What to look for in 2020? Look for solution providers to step up more and help design reliable processes where often there are none at all, and to marry that with customizations in WMS systems to support it. According to the same MMH article referenced earlier, technology vendors are under pressure to improve the precision of their data to account for returns. This is in part because a poor returns process results in lost sales as saleable quality items that come back to the DC need to be present in the system with their location precisely identified if they are going to be able to be sold again. If a business has a return rate of 10% (which is on the low side), and 70% of those items are saleable, that would result in 700 units out of every 10,000 that would need to get recycled into the inventory system in order to avoid a large loss to the business.
4. Cutting the Cable with Mobility
With the proliferation of mobile devices continuing to grow geometrically (see our recent article on Mobile Device Management Systems) and the improvements in battery technology that bring lighter, more powerful power sources to the market every year, there are more and more operations that are looking at ways to cut the cable and go mobile.
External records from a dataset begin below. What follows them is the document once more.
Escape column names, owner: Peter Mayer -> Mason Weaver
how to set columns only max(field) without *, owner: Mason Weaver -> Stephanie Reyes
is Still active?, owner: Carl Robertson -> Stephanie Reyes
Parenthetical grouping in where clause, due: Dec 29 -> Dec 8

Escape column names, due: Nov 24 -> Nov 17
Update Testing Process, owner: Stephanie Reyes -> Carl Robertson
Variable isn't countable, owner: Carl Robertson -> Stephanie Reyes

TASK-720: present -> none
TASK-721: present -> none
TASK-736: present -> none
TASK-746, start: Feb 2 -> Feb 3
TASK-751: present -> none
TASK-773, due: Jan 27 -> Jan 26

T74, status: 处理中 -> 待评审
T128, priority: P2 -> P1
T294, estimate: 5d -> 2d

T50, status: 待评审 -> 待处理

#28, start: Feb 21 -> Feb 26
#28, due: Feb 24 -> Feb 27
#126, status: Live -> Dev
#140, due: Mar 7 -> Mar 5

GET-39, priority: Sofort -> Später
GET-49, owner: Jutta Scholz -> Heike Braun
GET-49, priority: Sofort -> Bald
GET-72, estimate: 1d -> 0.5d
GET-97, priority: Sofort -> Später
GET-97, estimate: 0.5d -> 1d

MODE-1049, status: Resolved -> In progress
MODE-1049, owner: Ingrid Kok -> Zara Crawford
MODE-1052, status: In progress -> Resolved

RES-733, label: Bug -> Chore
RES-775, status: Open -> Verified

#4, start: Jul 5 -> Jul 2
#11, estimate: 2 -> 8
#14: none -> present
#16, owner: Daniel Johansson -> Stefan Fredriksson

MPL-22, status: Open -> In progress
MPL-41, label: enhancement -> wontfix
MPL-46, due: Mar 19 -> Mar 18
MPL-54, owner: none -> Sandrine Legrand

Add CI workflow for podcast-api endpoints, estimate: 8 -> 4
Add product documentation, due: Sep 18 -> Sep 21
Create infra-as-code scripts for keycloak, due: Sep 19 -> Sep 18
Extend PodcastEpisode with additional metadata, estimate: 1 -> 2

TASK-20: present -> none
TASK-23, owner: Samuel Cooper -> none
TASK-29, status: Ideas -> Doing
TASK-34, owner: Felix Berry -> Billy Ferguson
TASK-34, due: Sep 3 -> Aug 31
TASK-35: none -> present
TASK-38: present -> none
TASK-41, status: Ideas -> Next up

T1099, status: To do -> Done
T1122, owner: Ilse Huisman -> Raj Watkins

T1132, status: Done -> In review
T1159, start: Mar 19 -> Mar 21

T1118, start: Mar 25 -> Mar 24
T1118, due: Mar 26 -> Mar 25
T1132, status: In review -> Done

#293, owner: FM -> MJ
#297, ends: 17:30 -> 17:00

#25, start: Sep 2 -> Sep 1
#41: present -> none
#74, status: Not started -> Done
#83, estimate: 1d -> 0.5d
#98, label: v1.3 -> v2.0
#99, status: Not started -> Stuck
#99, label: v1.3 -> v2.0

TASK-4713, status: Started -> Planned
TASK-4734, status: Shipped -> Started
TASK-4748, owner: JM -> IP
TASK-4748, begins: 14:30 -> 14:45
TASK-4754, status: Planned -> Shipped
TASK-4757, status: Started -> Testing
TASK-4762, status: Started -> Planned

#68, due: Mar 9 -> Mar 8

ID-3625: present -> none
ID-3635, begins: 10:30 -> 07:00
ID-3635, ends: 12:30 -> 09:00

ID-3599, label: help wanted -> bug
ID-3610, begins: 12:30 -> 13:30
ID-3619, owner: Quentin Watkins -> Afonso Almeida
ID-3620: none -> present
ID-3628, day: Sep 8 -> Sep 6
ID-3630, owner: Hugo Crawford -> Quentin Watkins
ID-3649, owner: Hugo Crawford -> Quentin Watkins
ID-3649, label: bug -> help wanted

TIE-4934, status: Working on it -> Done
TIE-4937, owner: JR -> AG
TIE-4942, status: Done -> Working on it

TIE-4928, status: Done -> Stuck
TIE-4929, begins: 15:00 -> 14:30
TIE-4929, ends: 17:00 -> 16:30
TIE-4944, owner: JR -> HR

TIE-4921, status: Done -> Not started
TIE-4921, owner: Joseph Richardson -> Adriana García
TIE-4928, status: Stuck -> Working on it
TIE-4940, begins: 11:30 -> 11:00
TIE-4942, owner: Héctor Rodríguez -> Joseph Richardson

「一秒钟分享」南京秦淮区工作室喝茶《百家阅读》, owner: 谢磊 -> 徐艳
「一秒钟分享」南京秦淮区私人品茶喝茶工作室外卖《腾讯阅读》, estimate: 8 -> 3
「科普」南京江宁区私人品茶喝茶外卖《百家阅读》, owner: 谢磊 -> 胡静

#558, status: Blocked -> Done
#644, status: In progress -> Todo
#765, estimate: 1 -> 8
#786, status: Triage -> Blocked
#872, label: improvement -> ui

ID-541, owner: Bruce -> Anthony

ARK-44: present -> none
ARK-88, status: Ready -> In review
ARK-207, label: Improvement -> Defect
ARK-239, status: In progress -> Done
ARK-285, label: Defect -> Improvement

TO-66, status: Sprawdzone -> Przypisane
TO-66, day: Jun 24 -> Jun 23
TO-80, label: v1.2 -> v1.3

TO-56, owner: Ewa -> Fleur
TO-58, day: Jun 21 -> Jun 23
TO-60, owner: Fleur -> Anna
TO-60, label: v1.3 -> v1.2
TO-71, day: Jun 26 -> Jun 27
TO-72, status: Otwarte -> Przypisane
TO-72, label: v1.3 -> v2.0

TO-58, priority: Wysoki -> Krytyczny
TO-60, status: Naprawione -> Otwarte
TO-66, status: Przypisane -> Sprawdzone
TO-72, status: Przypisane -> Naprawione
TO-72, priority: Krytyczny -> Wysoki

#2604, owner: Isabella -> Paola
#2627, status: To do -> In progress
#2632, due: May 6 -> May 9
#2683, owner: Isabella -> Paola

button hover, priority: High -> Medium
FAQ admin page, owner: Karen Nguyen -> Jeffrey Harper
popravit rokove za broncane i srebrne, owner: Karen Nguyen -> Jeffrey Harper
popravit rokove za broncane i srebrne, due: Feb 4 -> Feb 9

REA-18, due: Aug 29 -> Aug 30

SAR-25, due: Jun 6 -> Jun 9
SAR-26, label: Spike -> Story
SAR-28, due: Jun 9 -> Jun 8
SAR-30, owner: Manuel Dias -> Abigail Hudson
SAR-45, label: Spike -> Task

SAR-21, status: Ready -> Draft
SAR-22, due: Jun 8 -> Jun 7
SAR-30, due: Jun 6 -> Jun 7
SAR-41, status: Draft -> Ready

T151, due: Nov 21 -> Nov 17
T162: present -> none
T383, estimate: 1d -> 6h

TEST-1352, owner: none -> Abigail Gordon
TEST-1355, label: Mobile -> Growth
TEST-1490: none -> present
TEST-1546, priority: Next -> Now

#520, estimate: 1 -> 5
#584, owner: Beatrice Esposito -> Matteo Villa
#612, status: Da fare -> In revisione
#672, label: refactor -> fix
Now that almost anything can be put on wheels and take its power source with it while being connected to wireless networks that can extend to anywhere inside and outside the facility, managers are finding more and more items that can go mobile because of the numerous benefits:
- Reduces labor hours - Time wasted by walking back and forth to the equipment is a very large expense that can be eliminated when print-on-demand can be implemented either on-person with a small clamshell using an internal battery or on a cart with an independent power source for
- Require fewer devices - because they are more accessible in a wider area, one device mounted on a mobile power source can do the work of two or more. For example, a testing device used on a production floor for quality control can be easily moved around to multiple lines if necessary, meaning one worker with one device can conduct testing where two or more may have before.
- Improve Flexibility – even large devices, like dimensional scanners, scales, etc. can be made mobile which allows for flexible configurations of staging areas, docks, and more as the layouts are no longer dictated by the location of power sources, something that is already a valuable tool for fast-moving 3PLs
5. End-to-End Solution Providers Displacing Legacy “Resellers”
Finally, one additional insight we see is what will be a higher demand for solution providers who can be a true value-added presence to solve specific customer problems, and not just be a pass-through retailer for the equipment. Because only does the complexity of software solutions require more expertise, but the ability to customize them for client-specific problems means solution providers also need to be process experts who can work with their clients analyzing a process from the ground-up, re-designing the solution and implementing the solution with the appropriate customizations.
The MMH article points to a couple of examples that are very relevant. Interfaces, for example, can be customized as part of a way to enhance a process more productively. WMS systems also already have the tools for more pro-active providers to create wizards and coaching tools to copy templates and then replicate that process across additional warehouses rather than leaving them to manually key in data or transfer data files via Excel.
Like many other parts of the business that have gone digital, DCs will benefit from outside expertise to implement the solutions that combine new hardware with all the new functionality now available in the software systems like WMS solutions. The simple transactional nature of “reselling” will be less relevant except to some enterprise businesses with a plethora of in-house expertise.